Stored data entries
# # #
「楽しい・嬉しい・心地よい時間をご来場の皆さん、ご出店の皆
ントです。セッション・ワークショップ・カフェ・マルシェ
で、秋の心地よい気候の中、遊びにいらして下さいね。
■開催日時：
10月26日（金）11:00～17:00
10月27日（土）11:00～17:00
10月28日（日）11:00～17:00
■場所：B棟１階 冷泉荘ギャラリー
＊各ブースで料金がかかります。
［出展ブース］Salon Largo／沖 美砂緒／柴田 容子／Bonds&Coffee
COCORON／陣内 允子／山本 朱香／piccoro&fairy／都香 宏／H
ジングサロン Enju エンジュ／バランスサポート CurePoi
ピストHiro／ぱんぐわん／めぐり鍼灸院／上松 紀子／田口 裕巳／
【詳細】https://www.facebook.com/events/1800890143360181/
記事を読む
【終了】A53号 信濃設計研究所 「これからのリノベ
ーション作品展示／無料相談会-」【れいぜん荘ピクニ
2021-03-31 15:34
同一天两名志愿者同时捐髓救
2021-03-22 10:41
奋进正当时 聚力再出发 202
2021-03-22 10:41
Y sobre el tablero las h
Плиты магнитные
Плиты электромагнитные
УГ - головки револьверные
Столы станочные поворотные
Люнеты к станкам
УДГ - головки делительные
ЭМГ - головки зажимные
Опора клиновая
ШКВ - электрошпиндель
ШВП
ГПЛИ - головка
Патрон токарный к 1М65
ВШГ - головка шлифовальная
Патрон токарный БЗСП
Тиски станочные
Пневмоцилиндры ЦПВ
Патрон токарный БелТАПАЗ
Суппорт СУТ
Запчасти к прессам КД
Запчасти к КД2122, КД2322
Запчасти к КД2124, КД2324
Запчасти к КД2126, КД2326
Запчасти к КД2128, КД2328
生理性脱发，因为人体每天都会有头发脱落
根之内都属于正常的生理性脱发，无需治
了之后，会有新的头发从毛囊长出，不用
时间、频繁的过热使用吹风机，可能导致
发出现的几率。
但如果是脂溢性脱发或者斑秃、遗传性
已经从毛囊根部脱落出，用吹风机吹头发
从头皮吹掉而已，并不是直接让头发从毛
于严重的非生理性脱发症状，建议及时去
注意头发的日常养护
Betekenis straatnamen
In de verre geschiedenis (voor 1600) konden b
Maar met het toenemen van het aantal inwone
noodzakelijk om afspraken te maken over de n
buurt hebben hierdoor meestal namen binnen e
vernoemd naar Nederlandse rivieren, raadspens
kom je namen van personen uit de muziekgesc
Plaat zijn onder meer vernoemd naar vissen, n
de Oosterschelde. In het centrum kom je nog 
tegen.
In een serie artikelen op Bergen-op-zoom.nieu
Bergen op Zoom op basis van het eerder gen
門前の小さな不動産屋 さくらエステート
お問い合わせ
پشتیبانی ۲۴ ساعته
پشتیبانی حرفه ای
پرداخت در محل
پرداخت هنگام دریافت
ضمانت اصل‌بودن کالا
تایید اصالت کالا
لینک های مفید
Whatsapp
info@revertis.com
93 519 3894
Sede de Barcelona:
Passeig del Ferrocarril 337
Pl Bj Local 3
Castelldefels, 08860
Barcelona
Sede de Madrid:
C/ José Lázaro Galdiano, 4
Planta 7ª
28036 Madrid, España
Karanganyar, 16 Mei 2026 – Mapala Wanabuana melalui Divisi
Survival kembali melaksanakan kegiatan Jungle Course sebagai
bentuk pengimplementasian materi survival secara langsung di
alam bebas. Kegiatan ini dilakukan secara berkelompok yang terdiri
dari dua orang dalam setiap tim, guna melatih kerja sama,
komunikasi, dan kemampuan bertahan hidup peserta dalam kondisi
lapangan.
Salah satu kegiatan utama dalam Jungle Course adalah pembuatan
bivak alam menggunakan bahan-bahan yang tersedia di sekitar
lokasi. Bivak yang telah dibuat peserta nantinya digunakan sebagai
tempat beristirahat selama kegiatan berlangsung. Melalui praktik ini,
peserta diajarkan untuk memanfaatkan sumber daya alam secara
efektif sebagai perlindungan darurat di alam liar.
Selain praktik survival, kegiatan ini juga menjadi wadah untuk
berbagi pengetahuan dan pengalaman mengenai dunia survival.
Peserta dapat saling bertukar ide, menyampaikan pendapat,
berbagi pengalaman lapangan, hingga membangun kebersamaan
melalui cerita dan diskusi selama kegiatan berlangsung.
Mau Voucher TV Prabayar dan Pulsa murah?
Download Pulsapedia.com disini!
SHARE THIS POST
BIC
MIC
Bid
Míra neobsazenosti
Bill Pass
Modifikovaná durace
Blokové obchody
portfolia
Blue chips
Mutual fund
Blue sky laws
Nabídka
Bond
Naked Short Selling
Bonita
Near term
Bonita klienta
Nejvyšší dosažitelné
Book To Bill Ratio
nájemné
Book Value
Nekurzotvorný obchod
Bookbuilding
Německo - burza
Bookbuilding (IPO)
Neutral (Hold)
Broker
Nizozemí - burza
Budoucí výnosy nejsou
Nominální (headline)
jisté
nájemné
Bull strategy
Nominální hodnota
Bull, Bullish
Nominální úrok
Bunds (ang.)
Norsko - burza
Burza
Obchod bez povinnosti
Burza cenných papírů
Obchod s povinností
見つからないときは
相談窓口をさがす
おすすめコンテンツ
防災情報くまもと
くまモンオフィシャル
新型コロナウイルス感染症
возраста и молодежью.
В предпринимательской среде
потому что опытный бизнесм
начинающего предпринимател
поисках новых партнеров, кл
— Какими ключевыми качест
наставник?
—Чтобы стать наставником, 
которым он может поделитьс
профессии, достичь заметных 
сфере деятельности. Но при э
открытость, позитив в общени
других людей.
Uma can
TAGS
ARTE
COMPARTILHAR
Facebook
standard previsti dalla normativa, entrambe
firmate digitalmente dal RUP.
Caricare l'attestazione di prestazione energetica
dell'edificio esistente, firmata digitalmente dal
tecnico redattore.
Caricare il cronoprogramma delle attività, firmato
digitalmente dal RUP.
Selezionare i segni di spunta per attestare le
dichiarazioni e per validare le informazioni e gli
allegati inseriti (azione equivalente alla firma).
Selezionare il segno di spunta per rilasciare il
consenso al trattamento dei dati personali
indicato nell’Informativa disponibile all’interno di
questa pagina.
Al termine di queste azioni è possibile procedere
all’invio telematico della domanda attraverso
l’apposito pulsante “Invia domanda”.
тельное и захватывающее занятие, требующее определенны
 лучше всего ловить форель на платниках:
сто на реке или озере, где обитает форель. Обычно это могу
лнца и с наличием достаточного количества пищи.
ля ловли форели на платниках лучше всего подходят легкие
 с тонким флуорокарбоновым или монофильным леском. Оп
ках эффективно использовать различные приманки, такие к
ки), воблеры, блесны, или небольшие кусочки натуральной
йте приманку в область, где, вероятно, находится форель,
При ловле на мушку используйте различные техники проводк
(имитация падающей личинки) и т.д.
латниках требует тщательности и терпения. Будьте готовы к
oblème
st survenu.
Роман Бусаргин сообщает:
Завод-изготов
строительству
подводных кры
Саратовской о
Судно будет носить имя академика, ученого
# # #
## Work order
For every line of the entries above that holds "Selezionare", add one to a tally, and report only the final count.

## Reply
2